Library mulls tax hike
Aspen Times Staff Writer
The Pitkin County Library may turn to citizens for a property-tax increase in November for improvements to its facility despite warnings about the tough economic climate.
During a meeting Tuesday, Pitkin County commissioners cautioned against a ballot initiative, citing an increasing financial burden on voters.
Library staffers and board members turned out for yesterday’s meeting as librarian Kathy Chandler outlined the district’s concerns. A budget crisis has forced the library to seek a property-tax increase of .23 mills – meaning the owner of a home worth $1 million would pay an additional $18.31 annually – to help fund future programs.
Staffers were forced to face their budget problems last year when the company that maintains the library’s outdated filing system refused to renew its service contract. Chandler, a Pitkin County librarian since 1979, said the library board hopes to switch to a radio-frequency system to keep track of its 114,000 books.
The system, which will cost an estimated $154,000, will allow for a convenient checkout counter, Chandler said. This pricey but improved system will even allow for a self-checkout station.
“We knew that, in order to make that technological change, it was going to cost a lot of money,” she admitted.
But additional funding is necessary for better service, Chandler said – especially when it comes to library staff.
The library staff includes 18 employees – some are part-time shelvers, Chandler explained – to manage its collection. However, circulation has tripled in recent years, putting an enormous burden on the staff.
Switching to the radio-frequency system will require an additional “lump of staff time,” Chandler said, as the library must re-index all books and reference materials.
“Lots of back-room activities are falling behind because we’ve taken so many people out and put them in the public area,” she said. “Push has come to shove at this point. We need more help.”
The library board looked at other fund-raising ideas, including a small service charge for use of its public computers, before deciding on a ballot question.
“In the end, you end up with a small amount of money and a lot of ticked-off people,” Chandler said about the service charge idea.
The library would raise $384,528 through its proposed property-tax increase, raising money for more staff, more computers and, best of all, a new opening time – 9 a.m. Monday through Saturday, as opposed to 10 a.m.
“Nobody likes the idea of having to go out and ask the taxpayers for more money,” Chandler said, but board members agreed it was their best option.
Taxpayers may not agree, Commissioner Patti Clapper countered. Times are hard, and Pitkin County is strapped for cash.
“It’s going to be tough to justify [a tax hike] to the public in a time of budget crisis,” Clapper said.
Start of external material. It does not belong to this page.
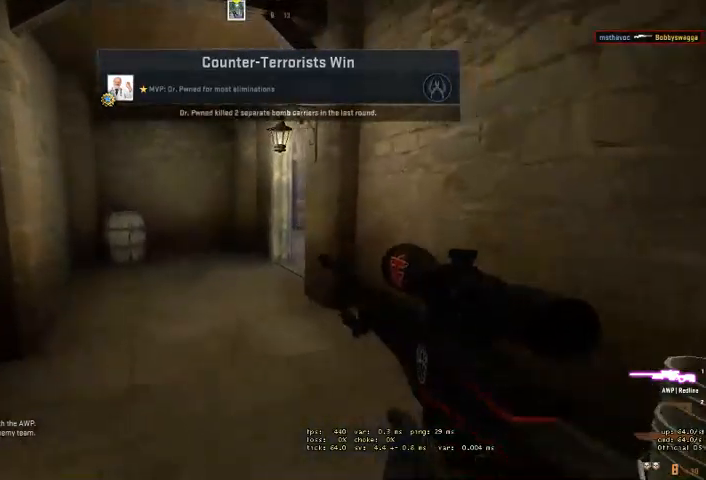
{"keys": ["w"], "mouse": [], "events": [[333, "a", "down"], [400, "a", "up"]]}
Commissioner Shellie Roy agreed, noting that county residents often complain about the “small apple pie tax increases” that accumulate over time.
“We then face a backlash,” Roy said. “We do see a cumulative effort [against tax increases], even if they love everything they vote for.”
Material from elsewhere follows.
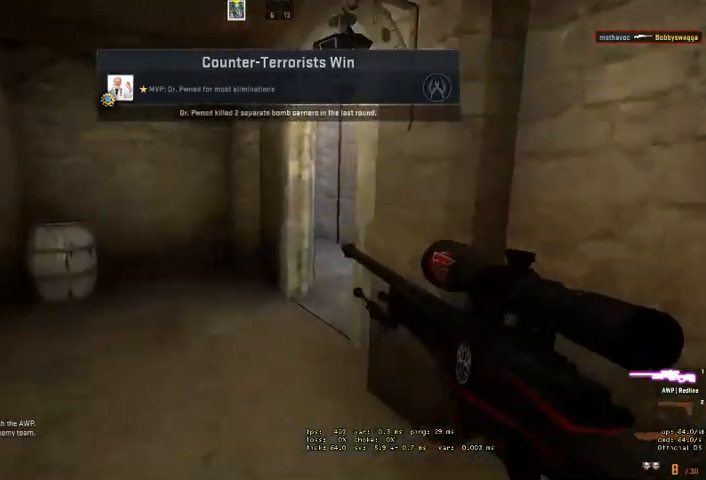
{"keys": ["d", "w"], "mouse": [], "events": [[500, "d", "down"]]}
Commissioner Dorothea Farris expressed frustration over the library’s finances.
“I think the free educational library system is essential to our society,” she said, citing her experience as an English teacher. “I think if there are those willing to fight a battle [for a tax hike], I don’t see a problem in letting that happen.”
Commissioner Mick Ireland hesitated to offer his opinion on the issue – his sister works at the library, he said, and will likely support the ballot initiative.
However, counsel from County Attorney John Ely allowed Ireland to state his case – not against the issue, he noted, but against the library board’s poor timing.
“I’m a little bit offended that this is being sprung on us with two or three weeks to decide,” Ireland said.
The county must approve November’s ballot by 4 p.m. on Sept. 10, he said, leaving commissioners little time to discuss the issue. It also limits the library’s chances to study and publicize the issue.
“I don’t want to see people get hurt by a ballot question that’s not fully cooked,” Ireland said. “You don’t have the kind of background that prepares you for the storm of a ballot question.”
He also worried that an “odd-year” election would limit voter turnout. With few items of public interest on November’s ballot, Pitkin County residents will likely sit this one out, Ireland warned.
A rejection by voters might prove “demoralizing” for library staff, commissioners agreed.
“I would feel just terrible to have the library suffer a defeat at the polls,” Commissioner Jack Hatfield said.
Commissioners suggested the library board resume budget discussions before seeking a ballot initiative. If the group still feels a tax increase is warranted, they could come back to the county in two weeks for a second consultation.
“So, this isn’t a `no’?” a library board member asked the commissioners.
“Not at all,” Roy said. Instead, the delay will allow the library board “to play with the info we’ve given you.”